L’opposizione: minimo inderogabile di 9 euro lordi
La proposta avanzata da Pd, M5S, Sinistra-Verdi e Azione prevede che il trattamento economico minimo orario stabilito dal contratto collettivo nazionale non possa essere inferiore a 9 euro lordi dal 15 novembre 2024. Per il lavoro domestico, invece, il trattamento economico minimo orario sarà stabilito entro 12 mesi dall’approvazione della legge con regolamento adottato mediante decreto del ministro del lavoro.In presenza di una pluralità di Ccnl applicabili, la retribuzione complessiva sufficiente e proporzionata alla quantità e alla qualità del lavoro prestato non può essere inferiore a quella prevista per la prestazione di lavoro del Ccnl stipulato dalle associazioni dei datori e dei prestatori di lavoro comparativamente più rappresentative a livello nazionale nella categoria merceologico produttiva interessata. L’adeguamento annuale del salario minimo è affidato ad una Commissione presieduta dal ministro del lavoro composta da un rappresentante dello stesso ministero, uno ciascuno per Inps, Istat e Inl, e un numero pari delle associazioni datoriali e dei prestatori di lavoro comparativamente più rappresentative a livello nazionale. È previsto un beneficio per i datori di lavoro sotto la soglia,al fine di aiutarli ad adeguare il trattamento economico minimo all'importo di 9 euro che sarà definito con la legge di Bilancio 2024.
La proposta dell’opposizione divide il sindacato
Sembra andare nella stessa direzione di marcia della proposta dell’opposizione la Cgil. L'Assemblea generale del sindacato di Corso d’Italia ha dato mandato alla segreteria di valutare anche la predisposizione di una proposta di legge di iniziativa popolare per una legge sulla rappresentanza di sostegno alla contrattazione nazionale e per il salario minimo, a partire dall'attuazione degli articoli 39 e 36 della Costituzione e con una soglia salariale oraria sotto cui nessuno sia costretto a lavorare. La Cisl, invece, non nasconde un certo disagio per l’iniziativa parlamentare, preoccupata che possa indebolire la contrattazione che resta la stella polare dell’attività sindacale.
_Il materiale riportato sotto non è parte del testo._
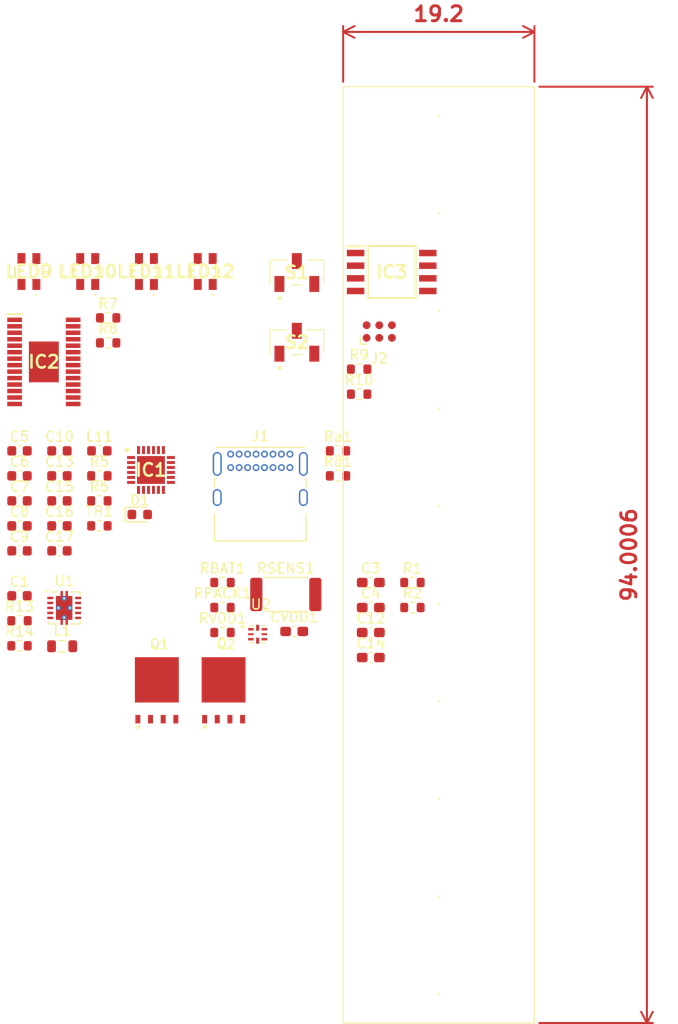
<source format=kicad_pcb>
(kicad_pcb
	(version 20241229)
	(generator "pcbnew")
	(generator_version "9.0")
	(general
		(thickness 1.6)
		(legacy_teardrops no)
	)
	(paper "A4")
	(layers
		(0 "F.Cu" signal)
		(2 "B.Cu" signal)
		(9 "F.Adhes" user "F.Adhesive")
		(11 "B.Adhes" user "B.Adhesive")
		(13 "F.Paste" user)
		(15 "B.Paste" user)
		(5 "F.SilkS" user "F.Silkscreen")
		(7 "B.SilkS" user "B.Silkscreen")
		(1 "F.Mask" user)
		(3 "B.Mask" user)
		(17 "Dwgs.User" user "User.Drawings")
		(19 "Cmts.User" user "User.Comments")
		(21 "Eco1.User" user "User.Eco1")
		(23 "Eco2.User" user "User.Eco2")
		(25 "Edge.Cuts" user)
		(27 "Margin" user)
		(31 "F.CrtYd" user "F.Courtyard")
		(29 "B.CrtYd" user "B.Courtyard")
		(35 "F.Fab" user)
		(33 "B.Fab" user)
		(39 "User.1" user)
		(41 "User.2" user)
		(43 "User.3" user)
		(45 "User.4" user)
	)
	(setup
		(pad_to_mask_clearance 0)
		(allow_soldermask_bridges_in_footprints no)
		(tenting front back)
		(pcbplotparams
			(layerselection 0x00000000_00000000_55555555_5755f5ff)
			(plot_on_all_layers_selection 0x00000000_00000000_00000000_00000000)
			(disableapertmacros no)
			(usegerberextensions no)
			(usegerberattributes yes)
			(usegerberadvancedattributes yes)
			(creategerberjobfile yes)
			(dashed_line_dash_ratio 12.000000)
			(dashed_line_gap_ratio 3.000000)
			(svgprecision 4)
			(plotframeref no)
			(mode 1)
			(useauxorigin no)
			(hpglpennumber 1)
			(hpglpenspeed 20)
			(hpglpendiameter 15.000000)
			(pdf_front_fp_property_popups yes)
			(pdf_back_fp_property_popups yes)
			(pdf_metadata yes)
			(pdf_single_document no)
			(dxfpolygonmode yes)
			(dxfimperialunits yes)
			(dxfusepcbnewfont yes)
			(psnegative no)
			(psa4output no)
			(plot_black_and_white yes)
			(sketchpadsonfab no)
			(plotpadnumbers no)
			(hidednponfab no)
			(sketchdnponfab yes)
			(crossoutdnponfab yes)
			(subtractmaskfromsilk no)
			(outputformat 1)
			(mirror no)
			(drillshape 1)
			(scaleselection 1)
			(outputdirectory "")
		)
	)
	(net 0 "")
	(net 1 "FSYNC")
	(net 2 "/BQ25895M/Bat_Voltage")
	(net 3 "V3.3")
	(net 4 "CPOUT")
	(net 5 "/BQ25895M/TS")
	(net 6 "/BQ25895M/BTST")
	(net 7 "Net-(IC1-SW_1)")
	(net 8 "/BMS/PACK+")
	(net 9 "/BQ25895M/REGN")
	(net 10 "Net-(U11-REGOUT)")
	(net 11 "/BQ25895M/PMID")
	(net 12 "Net-(U2-VDD)")
	(net 13 "Net-(D1-A)")
	(net 14 "unconnected-(IC1-SCL-Pad5)")
	(net 15 "/BQ25895M/D-")
	(net 16 "unconnected-(IC1-INT-Pad7)")
	(net 17 "/BQ25895M/D+")
	(net 18 "Net-(IC1-STAT)")
	(net 19 "unconnected-(IC1-OTG-Pad8)")
	(net 20 "unconnected-(IC1-SDA-Pad6)")
	(net 21 "Net-(IC1-ILIM)")
	(net 22 "Net-(IC2-LED1)")
	(net 23 "Net-(IC2-REXT)")
	(net 24 "Net-(IC2-LED3)")
	(net 25 "Net-(IC2-LED11)")
	(net 26 "Net-(IC2-LED2)")
	(net 27 "Net-(IC2-LED10)")
	(net 28 "/ATTiny/SCL")
	(net 29 "unconnected-(IC2-LED15-Pad23)")
	(net 30 "Net-(IC2-LED7)")
	(net 31 "Net-(IC2-LED5)")
	(net 32 "Net-(IC2-LED9)")
	(net 33 "Net-(IC2-LED4)")
	(net 34 "Net-(IC2-LED8)")
	(net 35 "Net-(IC2-LED6)")
	(net 36 "+3.3V")
	(net 37 "Net-(IC2-~{RESET})")
	(net 38 "/ATTiny/SDA")
	(net 39 "unconnected-(IC2-LED13-Pad21)")
	(net 40 "unconnected-(IC2-LED14-Pad22)")
	(net 41 "unconnected-(IC2-LED12-Pad20)")
	(net 42 "Net-(IC2-LED0)")
	(net 43 "unconnected-(IC3-(PCINT4{slash}XTAL2{slash}CLKO{slash}OC1B{slash}ADC2)_PB4-Pad3)")
	(net 44 "/ATTiny/PIN_1")
	(net 45 "/ATTiny/PIN_6")
	(net 46 "/ATTiny/PIN_5")
	(net 47 "/ATTiny/PIN_7")
	(net 48 "unconnected-(IC3-(PCINT3{slash}XTAL1{slash}CLKI{slash}~{OC1B}{slash}ADC3)_PB3-Pad2)")
	(net 49 "unconnected-(J1-SBU2-PadB8)")
	(net 50 "Net-(J1-CC1)")
	(net 51 "unconnected-(J1-SBU1-PadA8)")
	(net 52 "Net-(J1-CC2)")
	(net 53 "Net-(U1-L2)")
	(net 54 "Net-(U1-L1)")
	(net 55 "Net-(U11-AUX_DA)")
	(net 56 "Net-(U11-AUX_CL)")
	(net 57 "Net-(U1-FB)")
	(net 58 "Net-(U2-BAT)")
	(net 59 "Net-(U2-PACK)")
	(net 60 "/BMS/BATT+")
	(net 61 "/BMS/BATT-")
	(net 62 "unconnected-(S1-NC-Pad3)")
	(net 63 "unconnected-(S2-NC-Pad3)")
	(net 64 "Net-(Q1-D)")
	(net 65 "Net-(Q1-G)")
	(net 66 "Net-(Q2-G)")
	(footprint "Capacitor_SMD:C_0603_1608Metric" (layer "F.Cu") (at 104.015 73.06))
	(footprint "Capacitor_SMD:C_0603_1608Metric_Pad1.08x0.95mm_HandSolder" (layer "F.Cu") (at 135.275 93.81))
	(footprint "Capacitor_SMD:C_0603_1608Metric_Pad1.08x0.95mm_HandSolder" (layer "F.Cu") (at 135.275 88.79))
	(footprint "custom:SOIC127P798X216-8N" (layer "F.Cu") (at 137.375 55.105))
	(footprint "Resistor_SMD:R_0603_1608Metric" (layer "F.Cu") (at 108.905 59.71))
	(footprint "Capacitor_SMD:C_0603_1608Metric" (layer "F.Cu") (at 100.005 75.57))
	(footprint "custom:QFN50P400X400X80-25N-D" (layer "F.Cu") (at 113.205 74.98))
	(footprint "Resistor_SMD:R_0603_1608Metric" (layer "F.Cu") (at 108.025 80.59))
	(footprint "Resistor_SMD:R_0603_1608Metric" (layer "F.Cu") (at 120.385 91.3))
	(footprint "custom:MOSFET_BSC093N04LSGATMA1" (layer "F.Cu") (at 120.495 97.1))
	(footprint "Resistor_SMD:R_0603_1608Metric" (layer "F.Cu") (at 108.025 75.57))
	(footprint "Resistor_SMD:R_0603_1608Metric" (layer "F.Cu") (at 108.025 78.08))
	(footprint "custom:LSE65FBBDA11" (layer "F.Cu") (at 112.75 55.055))
	(footprint "Capacitor_SMD:C_0603_1608Metric" (layer "F.Cu") (at 104.015 75.57))
	(footprint "Inductor_SMD:L_0805_2012Metric" (layer "F.Cu") (at 104.285 92.68))
	(footprint "Resistor_SMD:R_2512_6332Metric" (layer "F.Cu") (at 126.745 87.48))
	(footprint "Resistor_SMD:R_0603_1608Metric" (layer "F.Cu") (at 134.105 64.86))
	(footprint "custom:LSE65FBBDA11" (layer "F.Cu") (at 118.65 55.055))
	(footprint "Capacitor_SMD:C_0603_1608Metric" (layer "F.Cu") (at 104.015 80.59))
	(footprint "custom:CAS120A1" (layer "F.Cu") (at 127.85 55.155))
	(footprint "custom:LSE65FBBDA11" (layer "F.Cu") (at 100.95 55.055))
	(footprint "custom:MOSFET_BSC093N04LSGATMA1" (layer "F.Cu") (at 113.795 97.1))
	(footprint "LED_SMD:LED_0603_1608Metric" (layer "F.Cu") (at 112.075 79.45))
	(footprint "Capacitor_SMD:C_0603_1608Metric" (layer "F.Cu") (at 100.005 73.06))
	(footprint "Resistor_SMD:R_0603_1608Metric" (layer "F.Cu") (at 120.385 88.79))
	(footprint "Resistor_SMD:R_0603_1608Metric" (layer "F.Cu") (at 108.905 62.22))
	(footprint "Package_SON:Texas_DRC0010J_ThermalVias" (layer "F.Cu") (at 104.49 88.83))
	(footprint "Capacitor_SMD:C_0603_1608Metric" (layer "F.Cu") (at 104.015 83.1))
	(footprint "Resistor_SMD:R_0603_1608Metric" (layer "F.Cu") (at 100.005 90.12))
	(footprint "Resistor_SMD:R_0603_1608Metric" (layer "F.Cu") (at 100.005 92.63))
	(footprint "Capacitor_SMD:C_0603_1608Metric" (layer "F.Cu") (at 100.005 78.08))
	(footprint "custom:CAS120A1" (layer "F.Cu") (at 127.85 62.155))
	(footprint "Capacitor_SMD:C_0603_1608Metric" (layer "F.Cu") (at 104.015 78.08))
	(footprint "Capacitor_SMD:C_0603_1608Metric" (layer "F.Cu") (at 100.005 83.1))
	(footprint "custom:QFN50P150X150X40-8N" (layer "F.Cu") (at 123.91 91.47))
	(footprint "Connector_USB:USB_C_Receptacle_GCT_USB4085" (layer "F.Cu") (at 121.205 73.39))
	(footprint "Resistor_SMD:R_0603_1608Metric" (layer "F.Cu") (at 134.105 67.37))
	(footprint "Resistor_SMD:R_0603_1608Metric" (layer "F.Cu") (at 139.455 88.79))
	(footprint "Resistor_SMD:R_0603_1608Metric"
		(layer "F.Cu")
		(uuid "c70ec710-b7a6-4d7b-a45b-52b7e1af0dc6")
		(at 120.385 86.28)
		(descr "Resistor SMD 0603 (1608 Metric), square (rectangular) end terminal, IPC-7351 nominal, (Body size source: IPC-SM-782 pag
... [101899 chars truncated]
</source>
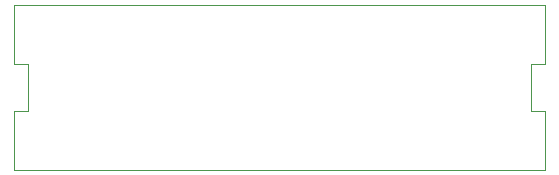
<source format=gbr>
%TF.GenerationSoftware,KiCad,Pcbnew,(6.0.0)*%
%TF.CreationDate,2022-02-18T01:59:25+09:00*%
%TF.ProjectId,mic pre,6d696320-7072-4652-9e6b-696361645f70,rev?*%
%TF.SameCoordinates,Original*%
%TF.FileFunction,Profile,NP*%
%FSLAX46Y46*%
G04 Gerber Fmt 4.6, Leading zero omitted, Abs format (unit mm)*
G04 Created by KiCad (PCBNEW (6.0.0)) date 2022-02-18 01:59:25*
%MOMM*%
%LPD*%
G01*
G04 APERTURE LIST*
%TA.AperFunction,Profile*%
%ADD10C,0.100000*%
%TD*%
%TA.AperFunction,Profile*%
%ADD11C,0.010000*%
%TD*%
G04 APERTURE END LIST*
D10*
X128500000Y-94000000D02*
X128500000Y-93000000D01*
X157200000Y-93000000D02*
X173500000Y-93000000D01*
X149400000Y-93000000D02*
X128500000Y-93000000D01*
X157200000Y-93000000D02*
X149400000Y-93000000D01*
X173500000Y-107000000D02*
X155900000Y-107000000D01*
X150900000Y-107000000D02*
X128500000Y-107000000D01*
X173500000Y-94000000D02*
X173500000Y-93000000D01*
X173500000Y-106000000D02*
X173500000Y-107000000D01*
X150900000Y-107000000D02*
X155900000Y-107000000D01*
X128500000Y-106000000D02*
X128500000Y-107000000D01*
D11*
%TO.C,J3*%
X172300000Y-102000000D02*
X172300000Y-98000000D01*
X172300000Y-98000000D02*
X173500000Y-98000000D01*
X173500000Y-98000000D02*
X173500000Y-94000000D01*
X173500000Y-106000000D02*
X173500000Y-102000000D01*
X173500000Y-102000000D02*
X172300000Y-102000000D01*
%TO.C,J2*%
X129700000Y-98000000D02*
X129700000Y-102000000D01*
X128500000Y-98000000D02*
X129700000Y-98000000D01*
X128500000Y-94000000D02*
X128500000Y-98000000D01*
X128500000Y-102000000D02*
X128500000Y-106000000D01*
X129700000Y-102000000D02*
X128500000Y-102000000D01*
%TD*%
M02*

</source>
Fi: estendere il trattamento minimo del Ccnl più applicato a chi è scoperto
La proposta illustrata dal leader di Fi, Antonio Tajani, “Disposizioni in materia di retribuzione equa del lavoro subordinato e misure di sostegno ai redditi più bassi” si compone di due articoli e prevede di applicare «alle attività lavorative non coperte da un contratto collettivo nazionale» (stimando in circa il 5% dei lavoratori italiani) il «trattamento economico pari all'importo minimo previsto dal Ccnl più applicato, diffuso o prevalente per il settore di riferimento» che sarà individuato con decreto del ministero del Lavoro sulla base dei dati Inps, o in assenza di questo «pari alla media dei contratti collettivi più applicati per settori affini o equivalenti». Il secondo articolo prevede una detassazione fino a 5mila euro di tredicesime, straordinari e notturni per lavoratori del privato con reddito fino a 25mila euro, con la copertura di 1 miliardo affidata per 700milioni a tagli alle spese dei ministeri e per 300 milioni a carico del Fondo sociale per la formazione e l’occupazione. «Dai conti che abbiamo fatto si potrebbe trattare di un aumento annuo tra i mille e i duemila euro» ha detto Tajani. Il leader di Azione, Carlo Calenda ha detto di «appoggiarla perché è esattamente come la nostra proposta».